Buckminster Fuller, the great American architect, inventor and futurologist, said that “things will never change by fighting the existing system but only by building something that automatically makes it obsolete”. As a bridge discipline between people and production, creator of experiences, interfaces and relationships between people, things and services, design has the fundamental role of shifting the focus of its way of making innovation towards the macro – towards the system –, to then deal with the usual care and passion, as well as with much more information, of a micro – the product, the service or the experience.

 

 

At the beginning and in the article, the photos of the new Beogram 4000c Recreated Limited Edition, born from the restoration and renewal of the historic Beogram 4000 series turntable, designed in 1972 by Jacob Jensen for Bang & Olufsen. This is the first product to be relaunched as part of the Classics project, aimed at regenerating and reinterpreting the classic pieces from the Danish company's catalog.

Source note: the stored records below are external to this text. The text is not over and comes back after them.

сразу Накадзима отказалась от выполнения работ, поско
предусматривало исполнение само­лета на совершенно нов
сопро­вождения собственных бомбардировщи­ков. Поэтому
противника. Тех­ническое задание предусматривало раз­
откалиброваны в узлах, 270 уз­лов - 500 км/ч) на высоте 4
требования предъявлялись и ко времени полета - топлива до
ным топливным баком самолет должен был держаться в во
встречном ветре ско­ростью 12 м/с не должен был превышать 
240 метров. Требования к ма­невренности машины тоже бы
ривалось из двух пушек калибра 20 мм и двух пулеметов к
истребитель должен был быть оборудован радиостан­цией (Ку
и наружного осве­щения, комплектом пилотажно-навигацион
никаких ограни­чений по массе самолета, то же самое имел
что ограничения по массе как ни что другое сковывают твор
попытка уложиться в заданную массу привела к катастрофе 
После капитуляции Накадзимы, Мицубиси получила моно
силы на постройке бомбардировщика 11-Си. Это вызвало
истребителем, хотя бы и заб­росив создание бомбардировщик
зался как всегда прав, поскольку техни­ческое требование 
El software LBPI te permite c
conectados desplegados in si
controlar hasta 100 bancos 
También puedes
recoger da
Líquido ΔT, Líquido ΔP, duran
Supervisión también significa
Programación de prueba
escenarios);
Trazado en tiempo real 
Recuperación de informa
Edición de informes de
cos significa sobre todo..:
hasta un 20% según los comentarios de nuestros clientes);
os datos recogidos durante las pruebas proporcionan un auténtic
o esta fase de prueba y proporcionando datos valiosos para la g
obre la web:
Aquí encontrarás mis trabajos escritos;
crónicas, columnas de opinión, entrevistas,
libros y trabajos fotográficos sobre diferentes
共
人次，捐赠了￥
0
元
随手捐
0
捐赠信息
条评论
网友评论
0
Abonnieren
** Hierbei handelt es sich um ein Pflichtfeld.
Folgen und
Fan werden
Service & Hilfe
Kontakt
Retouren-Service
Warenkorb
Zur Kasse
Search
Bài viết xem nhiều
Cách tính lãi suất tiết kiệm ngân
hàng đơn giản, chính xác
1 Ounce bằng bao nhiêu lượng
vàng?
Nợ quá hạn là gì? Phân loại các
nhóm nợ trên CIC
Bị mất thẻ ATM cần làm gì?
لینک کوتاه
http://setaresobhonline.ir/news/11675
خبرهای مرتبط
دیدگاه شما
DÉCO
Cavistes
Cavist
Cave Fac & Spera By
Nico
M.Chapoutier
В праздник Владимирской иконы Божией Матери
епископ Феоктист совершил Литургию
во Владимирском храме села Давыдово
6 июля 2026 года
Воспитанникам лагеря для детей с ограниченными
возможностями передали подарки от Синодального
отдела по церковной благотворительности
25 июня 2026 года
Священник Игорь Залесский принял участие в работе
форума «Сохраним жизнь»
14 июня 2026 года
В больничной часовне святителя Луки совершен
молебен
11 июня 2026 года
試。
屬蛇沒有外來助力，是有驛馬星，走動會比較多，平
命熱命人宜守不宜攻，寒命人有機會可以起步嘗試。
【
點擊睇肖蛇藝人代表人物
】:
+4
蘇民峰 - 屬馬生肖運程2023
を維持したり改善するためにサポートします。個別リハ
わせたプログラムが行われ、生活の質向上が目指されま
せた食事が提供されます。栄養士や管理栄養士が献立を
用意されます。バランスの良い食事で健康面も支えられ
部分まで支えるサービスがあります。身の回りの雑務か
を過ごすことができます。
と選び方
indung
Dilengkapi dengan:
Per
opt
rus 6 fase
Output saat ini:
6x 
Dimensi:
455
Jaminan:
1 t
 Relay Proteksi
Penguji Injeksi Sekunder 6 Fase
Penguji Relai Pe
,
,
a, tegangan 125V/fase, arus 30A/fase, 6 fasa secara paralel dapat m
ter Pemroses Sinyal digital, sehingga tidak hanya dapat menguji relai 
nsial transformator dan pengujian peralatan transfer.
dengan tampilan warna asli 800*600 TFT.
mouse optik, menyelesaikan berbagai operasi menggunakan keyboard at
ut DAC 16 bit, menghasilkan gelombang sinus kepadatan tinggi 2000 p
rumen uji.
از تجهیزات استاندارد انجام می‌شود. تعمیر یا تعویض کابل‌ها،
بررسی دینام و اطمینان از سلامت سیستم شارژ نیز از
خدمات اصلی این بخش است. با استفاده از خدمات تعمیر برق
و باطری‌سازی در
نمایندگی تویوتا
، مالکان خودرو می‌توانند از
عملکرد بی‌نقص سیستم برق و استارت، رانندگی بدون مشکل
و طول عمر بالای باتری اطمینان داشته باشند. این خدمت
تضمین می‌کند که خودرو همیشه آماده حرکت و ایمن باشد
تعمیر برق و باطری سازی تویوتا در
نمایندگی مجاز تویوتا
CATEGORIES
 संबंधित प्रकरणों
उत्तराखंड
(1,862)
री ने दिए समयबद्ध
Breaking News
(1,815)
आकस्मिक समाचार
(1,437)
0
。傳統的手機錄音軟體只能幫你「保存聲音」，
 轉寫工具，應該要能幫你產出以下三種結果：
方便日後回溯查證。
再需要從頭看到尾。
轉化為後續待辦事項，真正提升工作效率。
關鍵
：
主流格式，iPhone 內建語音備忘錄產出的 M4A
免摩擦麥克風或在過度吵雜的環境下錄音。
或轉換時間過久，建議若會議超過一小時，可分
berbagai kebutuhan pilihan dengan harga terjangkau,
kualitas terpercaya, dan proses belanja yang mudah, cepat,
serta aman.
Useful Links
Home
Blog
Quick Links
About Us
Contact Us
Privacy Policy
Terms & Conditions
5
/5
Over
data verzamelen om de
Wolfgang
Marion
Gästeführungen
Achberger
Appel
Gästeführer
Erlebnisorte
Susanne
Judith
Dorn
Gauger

“The initiative was born from Bang & Olufsen's commitment to preserve the longevity of products, to offer our customers an object of value even many years after purchase, says Mads Kogsgaard Hansen, at the helm of the Classic project. “In the world of consumer electronics, most products are considered disposable, while ours are built to stand the test of time”. The initiative attests to the timelessness of quality design, as well as revealing the basic principles of the project that can extend the life of future products. An example of a circular design.